README.md

# Reference Implementation for Mixtral-8x7B-instruct-v0.1

**Basic implementation for Mixtral-8x7B-instruct-v0.1. Few noteworthy items:**

+ Dataset was constructed by randomly sampling from the validation split of 3 datasets, open_orca_gpt4, GSM8k and MBXP. 5K samples from each one.
+ Streamer for communicating with loadgen has quite some overhead. This is only meant to provide functional implementation
+ For custom/optimized implementations of this benchmark it is important to include the :
        - For server scenario, it is necessary to call `lg.FirstTokenComplete(response)` for each query. This way the first token will be reported and it's latency will be measured.
        - For all scenarios, when calling `lg.QuerySamplesComplete(response)`, it is necessary that each of the elements in response is a `lg.QuerySampleResponse` that contains the number of tokens (can be create this way: `lg.QuerySampleResponse(qitem.id, bi[0], bi[1], n_tokens)`). The number of tokens reported should match with the number of tokens on your answer and this will be checked in [TEST06](../../compliance/nvidia/TEST06/)


Please see the [new docs site](https://docs.mlcommons.org/inference/benchmarks/language/mixtral-8x7b) for an automated way to run this benchmark across different available implementations and do an end-to-end submission with or without docker.

## Prepare environment

For a CPU-only run:

```
conda create -n Mixtral-8x7B python=3.9
conda activate Mixtral-8x7B

# Install packages
conda install pybind11==2.10.4 -c conda-forge -y
python -m pip install torch==2.2.0.dev20231006+cpu --index-url https://download.pytorch.org/whl/nightly/cpu
pip install transformers==4.31.0 nltk==3.8.1 evaluate==0.4.0 absl-py==1.4.0 rouge-score==0.1.2 sentencepiece==0.1.99 accelerate==0.21.0
pip install git+https://github.com/amazon-science/mxeval.git@e09974f990eeaf0c0e8f2b5eaff4be66effb2c86

export CUR_DIR=${PWD}
cd <inference-repo-root>/loadgen

python -m pip install .
```

For a GPU-based run:

A dockerfile is provided, along with scripts to help launch it.
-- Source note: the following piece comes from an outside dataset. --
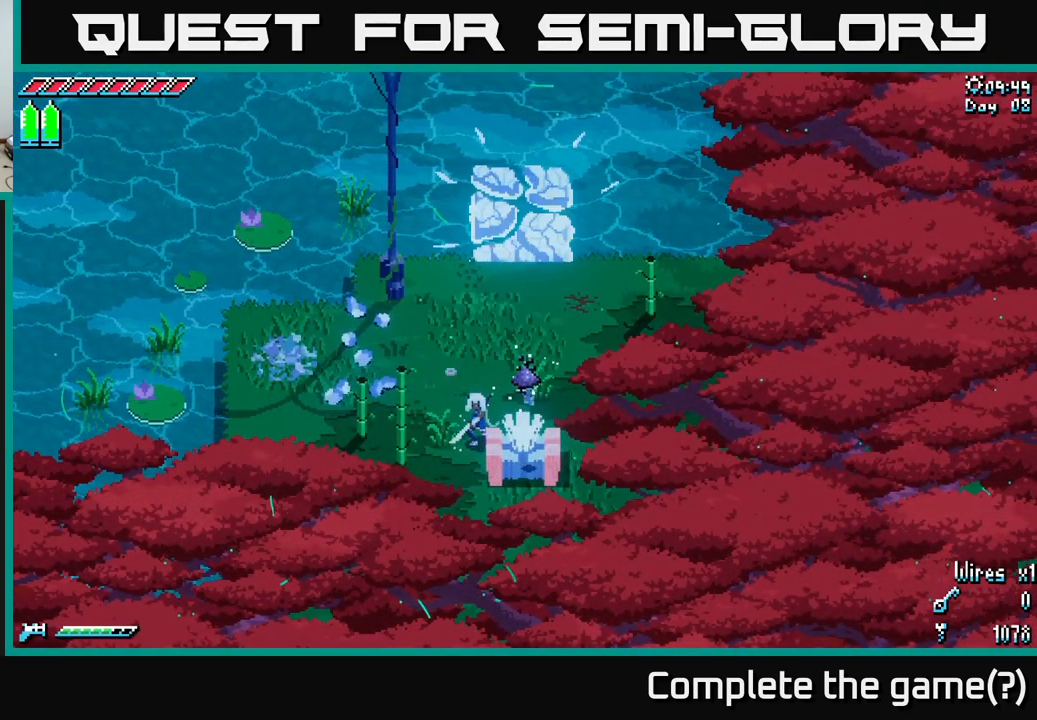
{"buttons": [], "left_stick": "center", "right_stick": "center", "events": []}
First, add any docker volume mounts you want in
`launch.sh`. There is a section at the top of the file that looks like:
```
# Add any volume mounts here with the following syntax
# /path/to/src:/path/to/dir/in/container
MOUNTS=(
    $MLCOMMONS_REPO_PATH:$MLCOMMONS_REPO_PATH
)
```

For example if you have a raid space located at `/raid/data` on your local machine, you can add it to the same path in the container like so:
```
# Add any volume mounts here with the following syntax
# /path/to/src:/path/to/dir/in/container
MOUNTS=(
    $MLCOMMONS_REPO_PATH:$MLCOMMONS_REPO_PATH
    /raid/data:/raid/data
)
```
Once you have added all your mounts, launch the container with `bash launch.sh`.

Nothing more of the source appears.